I was raised by people who set a very high value on honesty. I remember that when I was about five years old, I stole a candy bar from a local store. When asked where I’d gotten it (I had no money, of course), I ‘fessed up, and my father took me by the hand and made me go back to the store and tell them what I’d done and pay them for the candy. VERY humiliating to my pride, and an object lesson. So on the sort of grosser, obvious levels, stealing isn’t a big issue for me.

But there is one area where my intention to be honest collides with my compulsions. I live in a house where my food supply is separate from the family’s, and as far as they are concerned I am free to take food from their supply if I need to (I replace it later). But when I am in the grip of my food compulsion, there are certain foods that I snitch secretly and guiltily consume in private and don’t care if I use them up. The feeling around that is furtiveness, shame, and a certain urgency. (All words taken from the Dharma Rain Precept Talks in 2013.) So one action item could be to do my best NOT to do that!

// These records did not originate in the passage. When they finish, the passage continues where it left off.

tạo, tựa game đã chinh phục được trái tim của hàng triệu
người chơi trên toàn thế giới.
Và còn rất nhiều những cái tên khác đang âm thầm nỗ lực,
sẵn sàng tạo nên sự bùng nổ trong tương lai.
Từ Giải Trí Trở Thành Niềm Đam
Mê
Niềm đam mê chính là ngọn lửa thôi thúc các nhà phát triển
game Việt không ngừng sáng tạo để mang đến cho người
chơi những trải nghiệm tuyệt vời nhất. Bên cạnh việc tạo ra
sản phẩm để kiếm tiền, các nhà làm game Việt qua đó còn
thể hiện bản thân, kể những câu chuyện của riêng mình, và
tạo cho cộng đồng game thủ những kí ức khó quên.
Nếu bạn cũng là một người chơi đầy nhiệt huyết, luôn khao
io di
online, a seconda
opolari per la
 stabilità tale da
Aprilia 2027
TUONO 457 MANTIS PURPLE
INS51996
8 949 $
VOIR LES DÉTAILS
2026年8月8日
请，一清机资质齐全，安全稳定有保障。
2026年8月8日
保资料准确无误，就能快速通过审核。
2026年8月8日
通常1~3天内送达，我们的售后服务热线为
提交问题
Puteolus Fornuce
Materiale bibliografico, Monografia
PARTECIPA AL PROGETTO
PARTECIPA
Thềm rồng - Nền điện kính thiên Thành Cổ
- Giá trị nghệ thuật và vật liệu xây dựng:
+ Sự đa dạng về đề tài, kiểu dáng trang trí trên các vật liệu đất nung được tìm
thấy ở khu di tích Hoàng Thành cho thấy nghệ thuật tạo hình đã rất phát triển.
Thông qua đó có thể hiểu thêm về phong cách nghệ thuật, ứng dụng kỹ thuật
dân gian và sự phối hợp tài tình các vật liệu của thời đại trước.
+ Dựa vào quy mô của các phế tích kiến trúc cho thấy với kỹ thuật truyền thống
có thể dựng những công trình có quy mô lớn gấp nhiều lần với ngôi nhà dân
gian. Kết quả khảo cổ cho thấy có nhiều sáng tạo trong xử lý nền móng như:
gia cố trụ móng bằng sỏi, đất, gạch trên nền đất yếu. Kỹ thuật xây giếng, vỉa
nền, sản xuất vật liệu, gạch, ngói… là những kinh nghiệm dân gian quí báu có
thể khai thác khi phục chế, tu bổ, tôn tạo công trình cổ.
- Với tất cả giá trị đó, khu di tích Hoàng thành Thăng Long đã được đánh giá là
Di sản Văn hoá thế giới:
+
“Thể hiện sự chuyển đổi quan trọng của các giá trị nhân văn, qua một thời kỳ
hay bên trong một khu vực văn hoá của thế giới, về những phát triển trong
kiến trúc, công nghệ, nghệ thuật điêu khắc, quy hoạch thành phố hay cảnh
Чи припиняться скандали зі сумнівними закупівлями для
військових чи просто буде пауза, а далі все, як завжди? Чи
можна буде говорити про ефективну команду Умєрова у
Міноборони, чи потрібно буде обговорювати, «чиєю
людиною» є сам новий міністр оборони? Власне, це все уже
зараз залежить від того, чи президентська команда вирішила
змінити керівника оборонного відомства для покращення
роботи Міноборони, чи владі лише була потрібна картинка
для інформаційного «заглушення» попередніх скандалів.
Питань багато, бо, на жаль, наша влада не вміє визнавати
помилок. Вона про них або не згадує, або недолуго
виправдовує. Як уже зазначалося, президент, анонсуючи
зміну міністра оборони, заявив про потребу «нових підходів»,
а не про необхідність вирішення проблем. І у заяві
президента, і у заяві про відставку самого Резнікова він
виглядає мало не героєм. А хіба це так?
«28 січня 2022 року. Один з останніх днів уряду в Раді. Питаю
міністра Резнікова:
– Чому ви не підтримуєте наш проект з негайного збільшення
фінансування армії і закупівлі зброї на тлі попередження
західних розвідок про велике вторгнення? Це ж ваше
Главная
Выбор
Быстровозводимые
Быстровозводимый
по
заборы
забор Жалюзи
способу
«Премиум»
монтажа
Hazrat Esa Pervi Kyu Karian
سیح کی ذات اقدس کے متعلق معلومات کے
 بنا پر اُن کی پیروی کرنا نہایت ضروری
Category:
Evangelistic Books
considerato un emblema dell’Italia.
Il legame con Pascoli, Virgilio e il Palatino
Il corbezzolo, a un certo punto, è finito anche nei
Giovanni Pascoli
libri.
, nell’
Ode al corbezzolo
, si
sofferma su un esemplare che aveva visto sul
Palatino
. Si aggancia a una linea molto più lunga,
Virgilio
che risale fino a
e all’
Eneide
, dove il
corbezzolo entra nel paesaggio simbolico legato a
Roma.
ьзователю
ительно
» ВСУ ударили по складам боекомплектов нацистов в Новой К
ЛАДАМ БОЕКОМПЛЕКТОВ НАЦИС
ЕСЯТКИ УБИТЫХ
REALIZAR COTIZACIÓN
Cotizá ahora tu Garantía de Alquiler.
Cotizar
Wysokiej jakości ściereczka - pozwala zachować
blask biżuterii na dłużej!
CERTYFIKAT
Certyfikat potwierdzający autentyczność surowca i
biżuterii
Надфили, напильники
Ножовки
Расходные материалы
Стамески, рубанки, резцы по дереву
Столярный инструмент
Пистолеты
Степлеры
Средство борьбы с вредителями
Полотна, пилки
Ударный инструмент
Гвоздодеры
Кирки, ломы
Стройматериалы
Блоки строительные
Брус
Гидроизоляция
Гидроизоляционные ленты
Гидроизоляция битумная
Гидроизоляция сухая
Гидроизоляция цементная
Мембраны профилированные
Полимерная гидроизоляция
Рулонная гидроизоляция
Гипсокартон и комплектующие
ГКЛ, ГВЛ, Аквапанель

Next I’m reflecting on a couple of other phrases. From the Kyojukaimon: “Holding no thought of gain is the precept of not stealing.” And the idea that you can steal time or attention, invade others’ space and make demands beyond what they can reasonably give or it’s appropriate for me to ask for. Also the strand of misusing authority to get privilege or power.

This may not be directly related, but like many people I have a tendency to spend a fair amount of time thinking of things I’d like to have and using a lot of thought energy planning for it or wishing for it or feeling bad that I don’t have whatever it is. So a second action item could be to become more aware of when I’m doing that and try to let go of it.

This one doesn’t seem quite as straightforward to me as “Not Killing” did, for some reason. So I’ll be interested to work on it.